Two years ago, I had it all. An amazing job, a great boyfriend and a stable, wonderful family. Then my cousin died, my job went away, my boyfriend and I broke up and my Mom had a break down. This is my true story of how I went from having it all to having nothing at all. And this is my journey out - ONE FUN ADVENTURE at a time until I find my way back to me. 'Cause, after spending over 100 days in bed, I've realized, I don't want to live that way anymore.
Saturday, November 3, 2007
For David, Who I (Double) Love & Miss
I can still remeber when my Aunt brought Baby David home. That's what we called him. Because he was a baby and his name was David. He was my cousin and the first Grandson in our generation... and we are Italian so that is very important. When people ask me what I remember about David, I lie. I lie because I don't want to say, "I remember that he loved bees and was fearless and would catch them by their wings... And I remember that I wrote a check for his funeral." Of all the things I thought when we were kids playing together (that he was bugging me, that if he stuck a bee in my face one more time there would be hell to pay, that I loved even though he wasn't much younger than me he would sit on my lap), I never thought, "I'm going to be writing a check for your funeral." I can still remember when the conversation was had, when the idea was floated. I jumped at the chance. It would make me feel better for the fact that my life was perfect, my sisters were alive and now there could be nice sandwiches and an open bar after the funeral. After the funeral you have for your baby cousin who is fearless who plays with bees and sits on your lap.

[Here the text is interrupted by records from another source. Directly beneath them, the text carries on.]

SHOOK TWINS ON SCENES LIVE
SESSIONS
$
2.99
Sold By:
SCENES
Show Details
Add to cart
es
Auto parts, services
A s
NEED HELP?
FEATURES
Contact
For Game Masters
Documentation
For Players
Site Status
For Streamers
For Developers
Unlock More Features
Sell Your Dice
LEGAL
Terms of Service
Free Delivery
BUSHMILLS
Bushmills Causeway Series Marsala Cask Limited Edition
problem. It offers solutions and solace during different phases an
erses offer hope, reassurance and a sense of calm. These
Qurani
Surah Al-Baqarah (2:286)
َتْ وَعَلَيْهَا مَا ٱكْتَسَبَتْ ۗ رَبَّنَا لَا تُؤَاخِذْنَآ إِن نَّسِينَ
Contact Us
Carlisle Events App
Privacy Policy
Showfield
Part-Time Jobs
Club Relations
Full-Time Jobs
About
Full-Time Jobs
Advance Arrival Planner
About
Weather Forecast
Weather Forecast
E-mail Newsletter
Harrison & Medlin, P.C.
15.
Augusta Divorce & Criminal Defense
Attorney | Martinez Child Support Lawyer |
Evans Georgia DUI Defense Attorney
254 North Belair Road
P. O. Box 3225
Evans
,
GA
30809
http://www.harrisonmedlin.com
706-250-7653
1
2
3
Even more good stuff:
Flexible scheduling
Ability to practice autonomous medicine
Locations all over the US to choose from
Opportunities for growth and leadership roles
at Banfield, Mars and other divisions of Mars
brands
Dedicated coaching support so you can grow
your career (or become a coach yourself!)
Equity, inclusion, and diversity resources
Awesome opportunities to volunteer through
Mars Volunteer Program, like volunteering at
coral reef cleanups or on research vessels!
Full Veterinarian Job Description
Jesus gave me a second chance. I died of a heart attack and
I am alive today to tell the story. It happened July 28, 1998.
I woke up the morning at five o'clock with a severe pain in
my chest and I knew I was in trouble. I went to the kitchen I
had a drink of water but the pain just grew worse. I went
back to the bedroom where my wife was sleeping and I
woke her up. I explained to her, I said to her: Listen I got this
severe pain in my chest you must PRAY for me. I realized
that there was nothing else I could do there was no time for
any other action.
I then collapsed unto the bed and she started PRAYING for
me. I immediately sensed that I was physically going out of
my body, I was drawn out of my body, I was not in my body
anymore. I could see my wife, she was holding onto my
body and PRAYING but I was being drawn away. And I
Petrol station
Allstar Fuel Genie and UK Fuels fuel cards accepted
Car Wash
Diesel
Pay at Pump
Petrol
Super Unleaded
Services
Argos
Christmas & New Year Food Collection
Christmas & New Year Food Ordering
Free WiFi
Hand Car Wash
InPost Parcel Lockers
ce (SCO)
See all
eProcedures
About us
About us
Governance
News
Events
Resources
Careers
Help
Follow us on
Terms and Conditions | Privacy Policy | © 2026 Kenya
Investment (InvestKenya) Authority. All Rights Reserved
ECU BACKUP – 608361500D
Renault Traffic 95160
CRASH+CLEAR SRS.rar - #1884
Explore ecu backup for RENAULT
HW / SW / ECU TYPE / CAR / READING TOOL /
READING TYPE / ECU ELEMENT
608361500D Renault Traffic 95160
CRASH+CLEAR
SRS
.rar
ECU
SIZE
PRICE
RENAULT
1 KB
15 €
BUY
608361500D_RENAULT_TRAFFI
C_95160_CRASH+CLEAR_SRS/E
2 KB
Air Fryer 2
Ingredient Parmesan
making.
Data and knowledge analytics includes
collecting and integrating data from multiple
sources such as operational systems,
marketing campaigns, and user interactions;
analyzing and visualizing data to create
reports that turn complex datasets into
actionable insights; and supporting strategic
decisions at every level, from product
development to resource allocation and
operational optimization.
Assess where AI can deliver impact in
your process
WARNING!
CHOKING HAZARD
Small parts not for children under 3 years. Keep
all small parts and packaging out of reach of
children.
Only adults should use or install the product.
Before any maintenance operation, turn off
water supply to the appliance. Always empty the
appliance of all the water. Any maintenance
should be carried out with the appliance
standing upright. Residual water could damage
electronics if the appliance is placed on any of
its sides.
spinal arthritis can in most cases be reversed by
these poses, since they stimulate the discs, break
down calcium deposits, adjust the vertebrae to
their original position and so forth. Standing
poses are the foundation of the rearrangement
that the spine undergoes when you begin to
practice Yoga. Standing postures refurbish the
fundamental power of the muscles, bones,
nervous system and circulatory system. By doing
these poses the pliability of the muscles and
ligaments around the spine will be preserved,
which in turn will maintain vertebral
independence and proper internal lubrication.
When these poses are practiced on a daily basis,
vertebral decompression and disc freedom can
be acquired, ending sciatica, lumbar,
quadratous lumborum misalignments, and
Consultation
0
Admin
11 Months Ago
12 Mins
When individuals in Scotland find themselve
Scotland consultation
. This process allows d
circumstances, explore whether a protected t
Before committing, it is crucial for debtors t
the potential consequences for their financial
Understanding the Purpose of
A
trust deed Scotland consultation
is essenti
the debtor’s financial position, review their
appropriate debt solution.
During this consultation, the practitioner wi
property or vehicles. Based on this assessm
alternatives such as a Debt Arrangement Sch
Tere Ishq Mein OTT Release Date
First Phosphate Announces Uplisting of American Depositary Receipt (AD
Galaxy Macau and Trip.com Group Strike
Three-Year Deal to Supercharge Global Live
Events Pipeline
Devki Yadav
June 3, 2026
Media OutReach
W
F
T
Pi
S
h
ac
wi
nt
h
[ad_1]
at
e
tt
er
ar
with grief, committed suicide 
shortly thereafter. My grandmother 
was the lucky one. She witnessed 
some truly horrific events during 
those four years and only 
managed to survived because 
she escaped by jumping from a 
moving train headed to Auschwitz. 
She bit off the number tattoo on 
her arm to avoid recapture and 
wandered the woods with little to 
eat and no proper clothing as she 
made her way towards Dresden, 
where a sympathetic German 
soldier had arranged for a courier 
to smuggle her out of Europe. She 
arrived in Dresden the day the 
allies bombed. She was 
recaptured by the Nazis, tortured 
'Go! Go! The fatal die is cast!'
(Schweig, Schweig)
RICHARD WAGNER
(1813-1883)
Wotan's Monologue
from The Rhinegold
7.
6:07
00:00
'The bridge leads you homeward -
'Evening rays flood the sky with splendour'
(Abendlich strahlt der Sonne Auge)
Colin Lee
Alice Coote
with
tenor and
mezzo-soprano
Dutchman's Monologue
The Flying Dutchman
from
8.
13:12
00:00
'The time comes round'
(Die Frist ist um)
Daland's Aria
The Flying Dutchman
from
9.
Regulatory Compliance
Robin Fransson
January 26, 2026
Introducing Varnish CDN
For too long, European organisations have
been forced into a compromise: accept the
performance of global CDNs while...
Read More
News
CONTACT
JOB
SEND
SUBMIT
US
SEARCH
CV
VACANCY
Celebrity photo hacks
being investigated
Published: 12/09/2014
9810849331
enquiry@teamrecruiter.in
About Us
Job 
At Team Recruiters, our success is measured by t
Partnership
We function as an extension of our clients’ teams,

The idea of writing a check - who cares - it was not about the money but it was a pinnacle moment of: I AM A GROWN-UP. People die on me. And then I help pay for their funerals. "Don't tell anyone," I was told. It will make people feel bad, less than, fill-in-the-blank. When I was writing that check all I could think of was, "What else will I help pay for? Who else's eyes will I look into and have no idea they might be gone one day and all I will have left of them is a canceled check and a debit on my Bank of America card?
David's two year anniversary was yesterday. All I could think of was, exactly two years ago today, before the accident, before the police called my father thinking he was David's father to tell him the news, before my father had to call my uncle and tell him David was dead, before I called my father and had to hear the news, before I had to take out my red sparkly monkey check book holder that is not very grown-up, but obviously now was being used for grown-up things... my life was perfect.
Once it got turned on it's side and shook up and down and was never the same because of the things that happened and the things I know and the check I wrote. But I'm still standing. Sometimes barely. Sometimes I am laying down. For really long periods of time. Sometimes I am crying in bed and I am howling so loud that my dog howls with me... which makes me laugh and I stop and I comfort him and he comforts me. I am looking for the hope and the silver lining and the wrap-up sentence that UPLIFTS us all and INSPIRES us to move FORWARD. But today, I know none. Tomorrow, I hope tomorrow will be different.